Tschohl's service concerns and his comment about Delta needing a different marketing partner than Aeroflot were brought to the attention of Delta spokesperson Debbie Egerton. 

"While Delta no longer offers nonstop service between the United States and Russia, our customers are still able to fly between the United States and Russia connecting on Delta via our SkyTeam partners Aeroflot, Air France and KLM," she says. "Delta is committed to delivering strong customer service across its alliance network, in part by creating a more seamless customer experience with our global partners."

Delta "has invested in several tools to improve its baggage handling to its current industry leading position, and we continue to work with alliance partners on solutions to ensure consistent baggage transfers," Egerton says. "Additionally, as warranted, Delta can work to provide customer-specific resolutions where unique issues frequently occur."

SkyTeam members must meet more than 120 requirements, she says, and the 20 airlines in the partnership are "regularly audited to ensure compliance and delivery of strong customer service."

For decades, until at least the 1990s, Aeroflot had a reputation for poor customer service and unsafe aircraft. Operating Russian-built jets, including many that were old, the airline had one of the worst fatal accident records in the industry, according to data compiled by this journalist for Condé Nast Traveler magazine.

In 1990, Aeroflot bought its first Western airliners, purchasing five A310s from Airbus. Then, the airline began buying many more Airbus and Boeing jets, the aircraft it now flies between the USA and Russia.
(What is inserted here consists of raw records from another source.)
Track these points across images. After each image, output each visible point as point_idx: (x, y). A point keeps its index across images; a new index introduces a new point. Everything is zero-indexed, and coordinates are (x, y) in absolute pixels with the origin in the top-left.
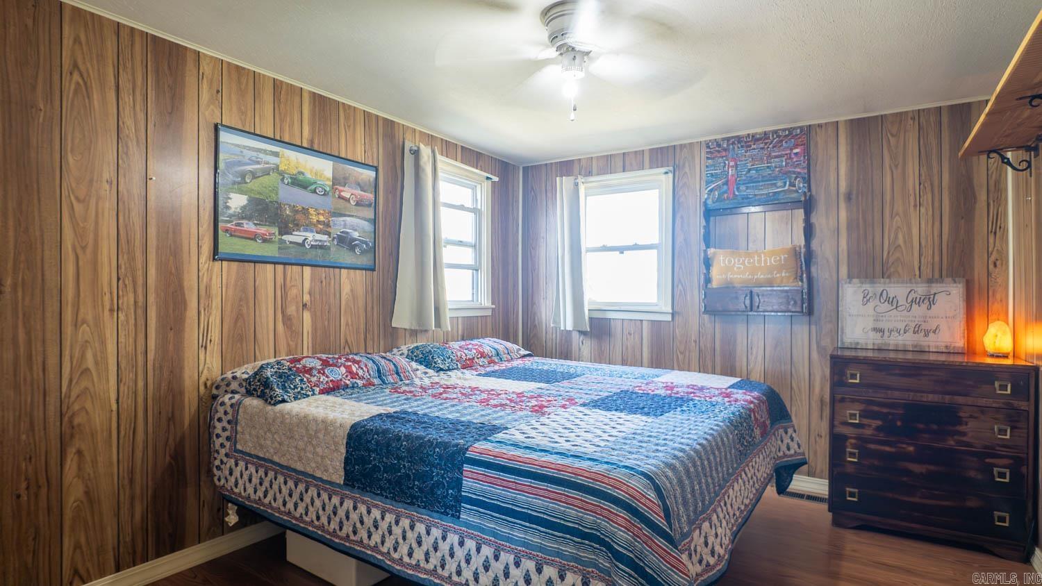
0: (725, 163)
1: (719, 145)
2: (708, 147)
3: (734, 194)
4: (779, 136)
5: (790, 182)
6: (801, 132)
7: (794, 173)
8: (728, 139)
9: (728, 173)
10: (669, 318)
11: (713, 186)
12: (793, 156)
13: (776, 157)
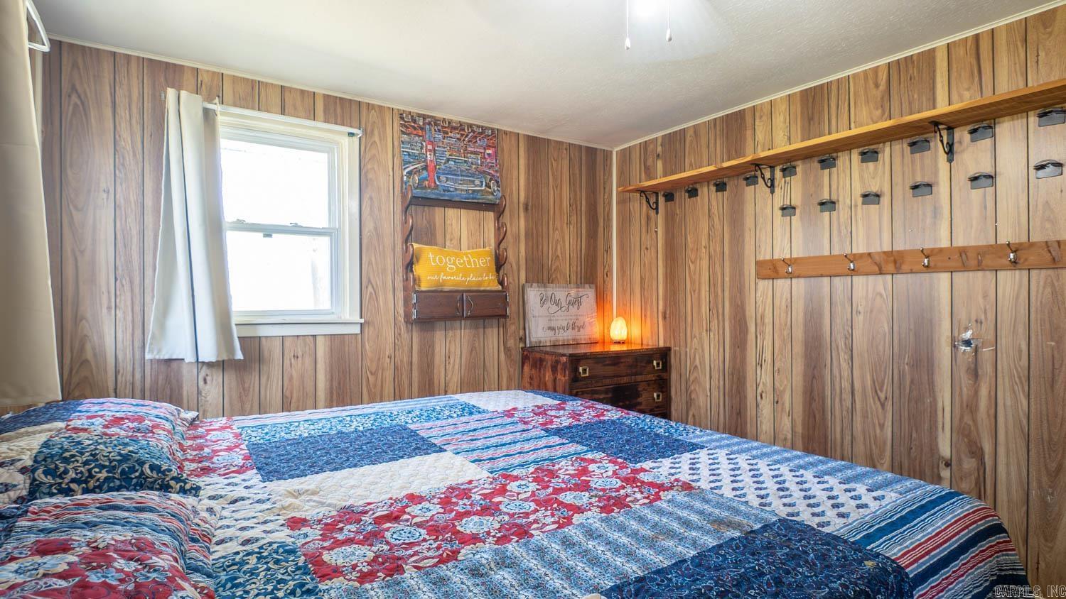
0: (422, 144)
1: (415, 121)
2: (402, 118)
3: (435, 183)
4: (474, 132)
5: (486, 182)
6: (492, 134)
7: (489, 174)
8: (424, 117)
9: (427, 156)
10: (357, 330)
11: (412, 168)
12: (486, 156)
13: (472, 153)
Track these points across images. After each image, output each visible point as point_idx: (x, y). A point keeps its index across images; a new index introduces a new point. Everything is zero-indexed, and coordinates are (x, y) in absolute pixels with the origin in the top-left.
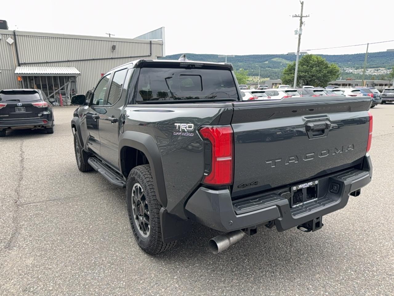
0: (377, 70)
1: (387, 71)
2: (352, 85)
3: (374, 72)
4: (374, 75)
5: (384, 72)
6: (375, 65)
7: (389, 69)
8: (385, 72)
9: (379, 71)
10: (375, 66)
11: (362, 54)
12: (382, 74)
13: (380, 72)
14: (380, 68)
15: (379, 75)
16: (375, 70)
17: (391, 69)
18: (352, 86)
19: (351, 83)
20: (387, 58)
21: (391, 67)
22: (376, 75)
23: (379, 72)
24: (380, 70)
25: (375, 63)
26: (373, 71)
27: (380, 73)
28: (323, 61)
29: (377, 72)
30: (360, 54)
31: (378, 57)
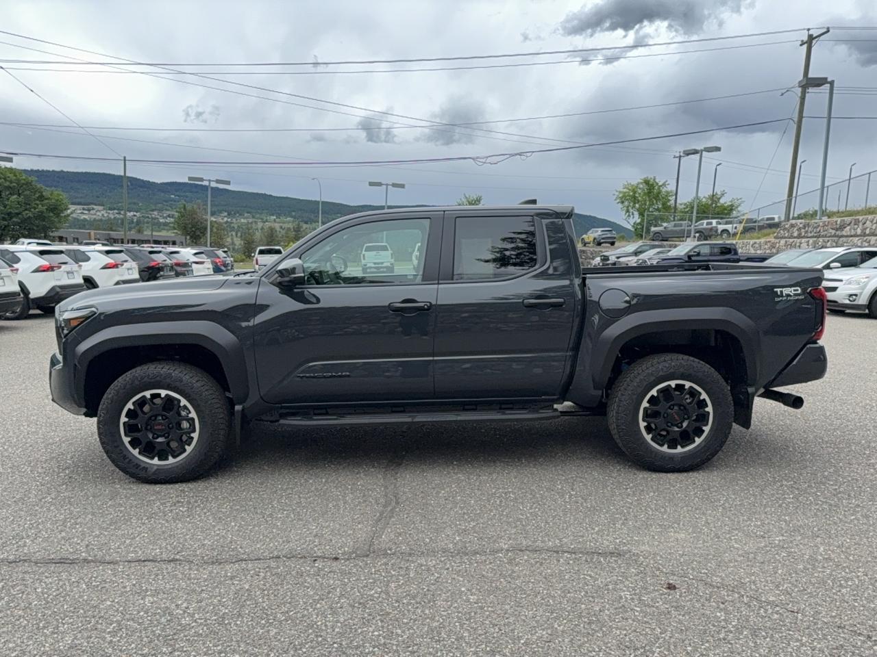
0: (89, 210)
1: (109, 213)
2: (66, 238)
3: (82, 213)
4: (82, 220)
5: (103, 215)
6: (81, 197)
7: (110, 209)
8: (105, 215)
9: (92, 212)
10: (82, 200)
11: (49, 171)
12: (100, 218)
13: (95, 214)
14: (95, 207)
15: (95, 220)
16: (84, 209)
17: (114, 209)
18: (67, 242)
19: (64, 236)
20: (104, 186)
21: (115, 206)
22: (88, 219)
23: (92, 214)
24: (93, 209)
25: (81, 195)
26: (80, 212)
27: (95, 217)
28: (30, 183)
29: (89, 214)
30: (43, 171)
31: (84, 181)
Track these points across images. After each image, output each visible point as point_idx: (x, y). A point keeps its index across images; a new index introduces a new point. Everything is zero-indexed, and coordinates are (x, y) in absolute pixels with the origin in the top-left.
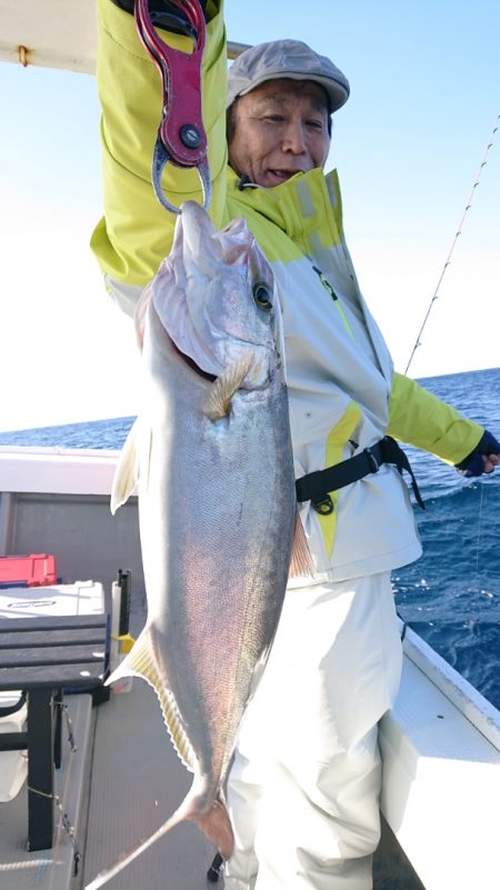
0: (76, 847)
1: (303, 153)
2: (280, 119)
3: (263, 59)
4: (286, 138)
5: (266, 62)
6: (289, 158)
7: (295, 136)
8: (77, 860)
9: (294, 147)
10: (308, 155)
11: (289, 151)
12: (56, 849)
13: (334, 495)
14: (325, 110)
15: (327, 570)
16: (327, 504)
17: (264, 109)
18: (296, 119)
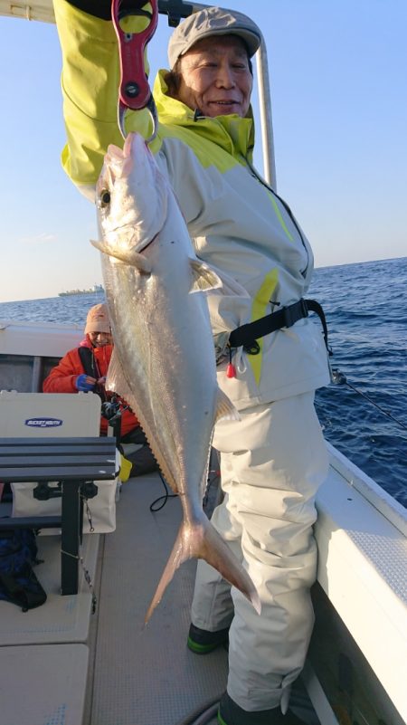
0: (94, 594)
1: (233, 88)
2: (213, 66)
3: (195, 25)
4: (220, 78)
5: (197, 27)
6: (222, 92)
7: (225, 76)
8: (94, 602)
9: (225, 85)
10: (237, 88)
11: (222, 87)
12: (80, 595)
13: (260, 341)
14: (245, 56)
15: (258, 396)
16: (255, 347)
17: (201, 60)
18: (225, 64)
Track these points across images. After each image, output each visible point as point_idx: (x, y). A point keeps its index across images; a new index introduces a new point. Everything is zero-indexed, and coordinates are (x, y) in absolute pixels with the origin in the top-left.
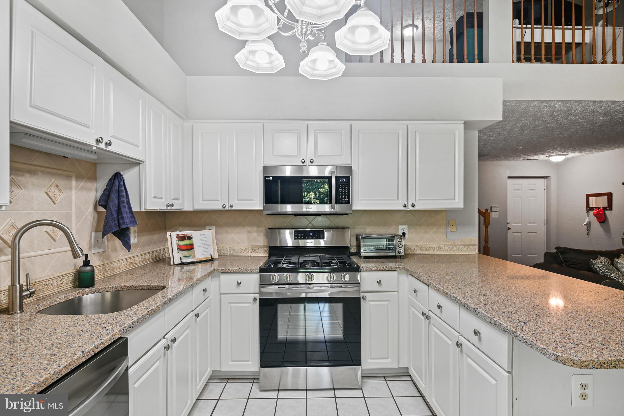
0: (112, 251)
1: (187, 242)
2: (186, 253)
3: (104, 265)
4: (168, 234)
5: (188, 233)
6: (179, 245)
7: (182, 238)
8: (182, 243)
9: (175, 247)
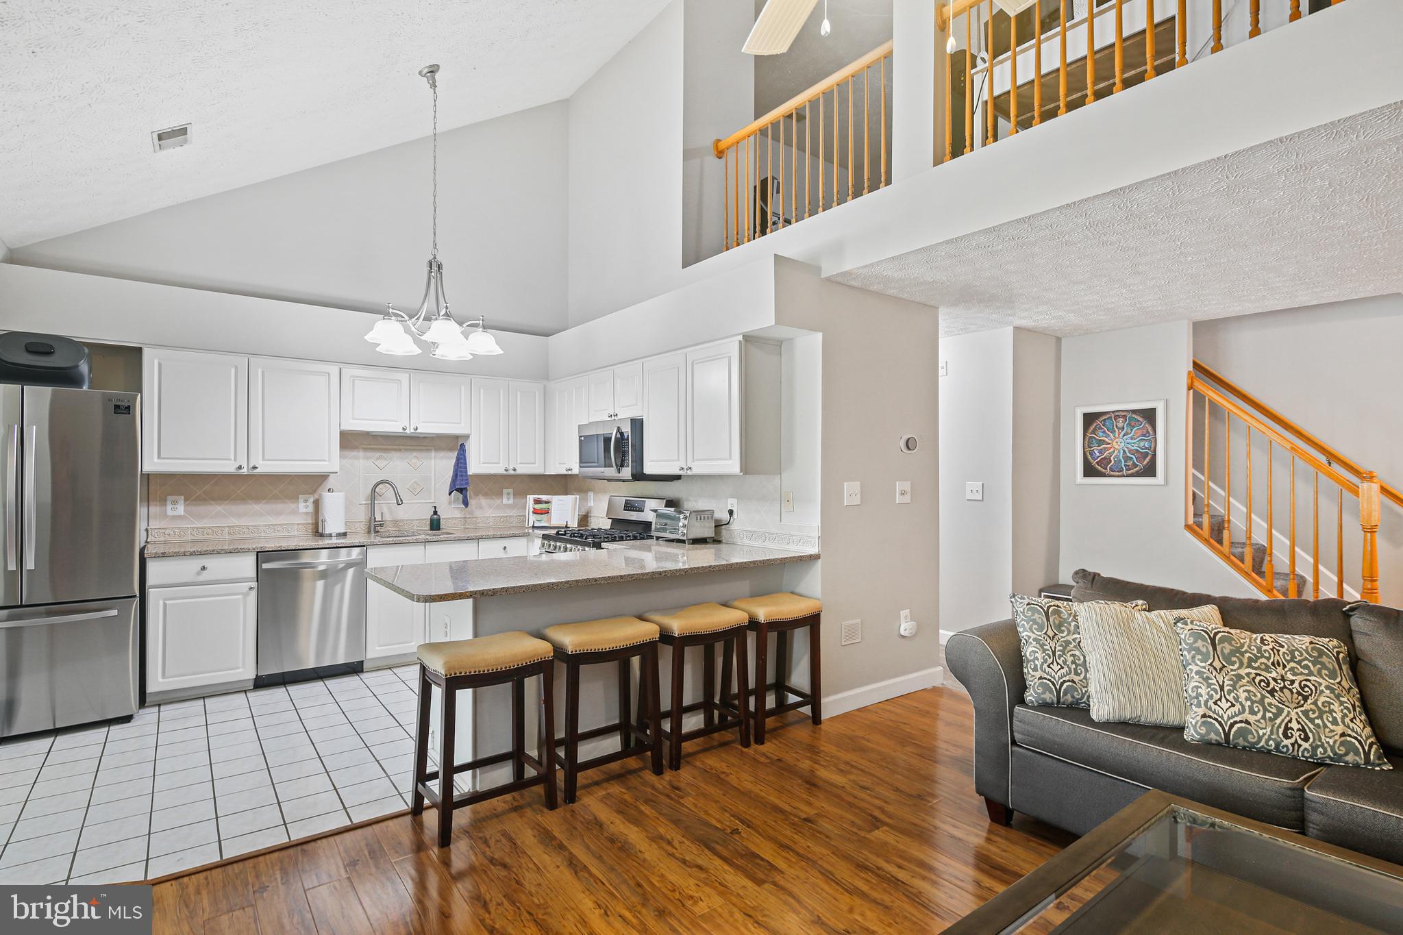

Aeroflot's website today proclaims that the airline's fleet of about 250 planes "is one of the youngest in the world" and "the youngest of any airline worldwide that operates more than 100 aircraft." The majority of the fleet consists of Airbus A320, Airbus A330 and Sukhoi SuperJet 100 aircraft, and the fleet, which flies to 146 destinations in 52 countries, carried 32.8 million passengers last year, Aeroflot says.